According to the flyer advertising the training, the course provided law enforcement officers “with instruction in protest types and actions, legal considerations, responsibilities of mobile field force teams, and crowd-control methods.” According to the flyer, the course culminated with a series of hands-on activities that allowed law enforcement responders to practice skills including baton-holding, mass-arrest procedures, and riot control formations “in a realistic context.”

The flyer was stamped with the insignias of the Billings Police Department, Yellowstone County Sheriff’s Office, FEMA/DHS, and Montana Disaster and Emergency Services. On Sept. 13, 2017, about a month before the course, Gates, the MDES field officer, sent the flyer to dozens of government employees, emergency services workers, and law enforcement officers in Montana, North Dakota, South Dakota, Wyoming, and Colorado, including many that Gates would later email in 2018 about cyberawareness trainings.

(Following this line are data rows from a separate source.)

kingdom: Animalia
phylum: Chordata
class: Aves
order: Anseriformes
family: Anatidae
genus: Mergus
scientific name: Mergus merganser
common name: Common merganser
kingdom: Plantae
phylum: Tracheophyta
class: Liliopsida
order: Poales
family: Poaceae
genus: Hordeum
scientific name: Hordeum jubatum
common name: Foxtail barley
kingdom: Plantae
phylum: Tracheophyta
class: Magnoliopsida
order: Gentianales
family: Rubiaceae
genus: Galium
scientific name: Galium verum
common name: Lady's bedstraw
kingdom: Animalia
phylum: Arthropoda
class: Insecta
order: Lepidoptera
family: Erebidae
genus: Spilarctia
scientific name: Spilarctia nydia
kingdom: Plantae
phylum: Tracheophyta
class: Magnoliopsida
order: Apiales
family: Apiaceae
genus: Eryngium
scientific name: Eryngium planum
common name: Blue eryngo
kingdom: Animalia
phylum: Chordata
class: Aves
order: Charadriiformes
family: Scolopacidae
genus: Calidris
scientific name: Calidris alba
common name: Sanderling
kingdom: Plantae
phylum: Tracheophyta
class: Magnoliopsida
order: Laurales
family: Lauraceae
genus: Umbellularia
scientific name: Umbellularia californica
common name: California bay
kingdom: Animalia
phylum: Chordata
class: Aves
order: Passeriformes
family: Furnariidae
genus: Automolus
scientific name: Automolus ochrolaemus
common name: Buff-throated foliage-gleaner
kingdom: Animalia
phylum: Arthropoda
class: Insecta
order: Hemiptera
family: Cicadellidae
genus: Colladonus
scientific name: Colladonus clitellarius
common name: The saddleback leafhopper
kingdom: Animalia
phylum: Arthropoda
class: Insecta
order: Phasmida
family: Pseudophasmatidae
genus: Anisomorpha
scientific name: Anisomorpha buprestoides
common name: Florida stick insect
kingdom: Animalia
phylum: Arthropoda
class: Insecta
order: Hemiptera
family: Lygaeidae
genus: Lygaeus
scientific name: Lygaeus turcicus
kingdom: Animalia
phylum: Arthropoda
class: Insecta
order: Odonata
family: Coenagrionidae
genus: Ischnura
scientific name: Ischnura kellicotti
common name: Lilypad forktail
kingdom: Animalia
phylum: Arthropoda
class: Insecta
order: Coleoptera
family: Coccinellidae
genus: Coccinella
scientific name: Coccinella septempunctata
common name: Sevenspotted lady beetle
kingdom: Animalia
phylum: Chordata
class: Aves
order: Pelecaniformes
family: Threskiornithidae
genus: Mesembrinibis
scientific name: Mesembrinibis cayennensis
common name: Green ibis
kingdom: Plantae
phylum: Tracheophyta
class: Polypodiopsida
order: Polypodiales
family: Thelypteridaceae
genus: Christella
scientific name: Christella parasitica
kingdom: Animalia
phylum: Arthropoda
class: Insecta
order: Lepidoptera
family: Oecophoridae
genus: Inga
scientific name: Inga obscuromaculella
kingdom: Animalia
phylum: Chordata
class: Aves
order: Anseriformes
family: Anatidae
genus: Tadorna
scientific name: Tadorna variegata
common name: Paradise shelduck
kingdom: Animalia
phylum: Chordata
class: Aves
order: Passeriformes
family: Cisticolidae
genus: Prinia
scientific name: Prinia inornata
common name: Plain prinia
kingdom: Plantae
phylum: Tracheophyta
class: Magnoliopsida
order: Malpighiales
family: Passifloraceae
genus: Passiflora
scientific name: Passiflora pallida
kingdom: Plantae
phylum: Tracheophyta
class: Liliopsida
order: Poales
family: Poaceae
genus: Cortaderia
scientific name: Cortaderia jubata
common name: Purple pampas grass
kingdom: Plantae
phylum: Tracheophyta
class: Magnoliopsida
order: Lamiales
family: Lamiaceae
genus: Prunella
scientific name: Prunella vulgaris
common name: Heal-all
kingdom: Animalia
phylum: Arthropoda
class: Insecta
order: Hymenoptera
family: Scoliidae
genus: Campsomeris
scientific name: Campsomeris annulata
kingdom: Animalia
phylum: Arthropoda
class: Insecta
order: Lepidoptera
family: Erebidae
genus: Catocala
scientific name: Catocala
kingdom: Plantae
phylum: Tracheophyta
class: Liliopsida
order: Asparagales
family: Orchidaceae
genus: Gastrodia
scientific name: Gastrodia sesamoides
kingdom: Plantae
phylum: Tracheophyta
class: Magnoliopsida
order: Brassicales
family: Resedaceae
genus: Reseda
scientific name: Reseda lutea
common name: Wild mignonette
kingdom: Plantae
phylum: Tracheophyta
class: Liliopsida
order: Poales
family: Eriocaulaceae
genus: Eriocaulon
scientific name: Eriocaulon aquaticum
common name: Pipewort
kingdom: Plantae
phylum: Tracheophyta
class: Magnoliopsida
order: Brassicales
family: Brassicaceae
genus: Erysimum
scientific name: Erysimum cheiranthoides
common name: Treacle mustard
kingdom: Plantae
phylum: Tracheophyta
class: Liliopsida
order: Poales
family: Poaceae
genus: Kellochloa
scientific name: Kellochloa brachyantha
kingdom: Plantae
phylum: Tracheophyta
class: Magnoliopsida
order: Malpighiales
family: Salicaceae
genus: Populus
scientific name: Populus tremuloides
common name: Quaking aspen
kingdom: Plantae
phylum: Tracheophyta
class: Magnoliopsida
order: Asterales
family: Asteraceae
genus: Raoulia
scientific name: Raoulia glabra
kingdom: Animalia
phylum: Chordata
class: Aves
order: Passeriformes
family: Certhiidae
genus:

According to emails from FEMA support staff released to the ACLU by the Dawson County Sheriff’s Office, 57 people registered for another Glendive field force operations training April 9-11, 2018, and 25 registered for an April 12-14 “Field Force Extrication” training on how to remove protesters who lock themselves to things like construction equipment. “Extrications” are typically performed by trained “cut teams.” The trainings included instruction by a Montana Highway Patrol officer, a Houston riot cop, a New York City Police Department officer, a National Park Service warden, and a Washington, D.C., Metropolitan Police sniper, among others.

“In a perfect world we will have the SWAT team from Western Montana leave one or two of their cut team members here to aid/lead us,” Dawson County Undersheriff Katie Mills said in a January 2018 email to deputies. “This is probably the most important training you could have in handling protesters.”

“It is a rare occasion to have this crew come to our area and teach this. We would usually have to go out of state for this type of training,” Mills said in another email to deputies.

ANTI-TERRORISM

On April 25, 2018, the same day Gates distributed the DCI cyberawareness flyer, Michael Rankin, an intelligence specialist with the U.S. Attorney’s Office for the District of Montana, emailed Gates a different flyer for an Aug. 9 anti-terrorism training event at Fort Harrison, the Montana National Guard base near Helena.

“If you’d like to forward it to the whole group we’d appreciate it. Although the flyer doesn’t specify them- DES, fire, EMT, etc. are all welcome,” Rankin stated in the email.

On April 29, Gates forwarded this flyer, titled “ATAC2018Flyer,” to dozens of municipal, county, state and federal law enforcement officers, emergency services coordinators, and others, most of whom Gates had sent the DCI cyberawareness training flyer four days previously, or the FEMA riot training flyer in September 2017.

ATAC stands for Anti-Terrorism Advisory Council, a program founded after 9/11 and chaired by the U.S. Attorney for the District of Montana in Billings. The council’s purpose is to share information and coordinate between state and federal anti-terrorism authorities.

“The Montana U.S. Attorney’s Office anti-terrorism Advisory Council (ATAC) and the United States Secret Service would like to invite you to a full day of anti-terrorism training free of charge,” the flyer reads.

“The event is open to law enforcement at the Federal, state, tribal and local levels- including officers, agents, intelligence, critical infrastructure protection and security personnel. If your job description involves the anti-terrorism mission, you are the target audience. Our trainers this year are two groups from the United States Secret Service- the Critical Protective Analysis Group (CPAG) and the National Threat Assessment Center (NTAC). Topics will include active shooter, terror attacks on hard and soft targets and homegrown violent extremists (HVEs),” the flyer continues.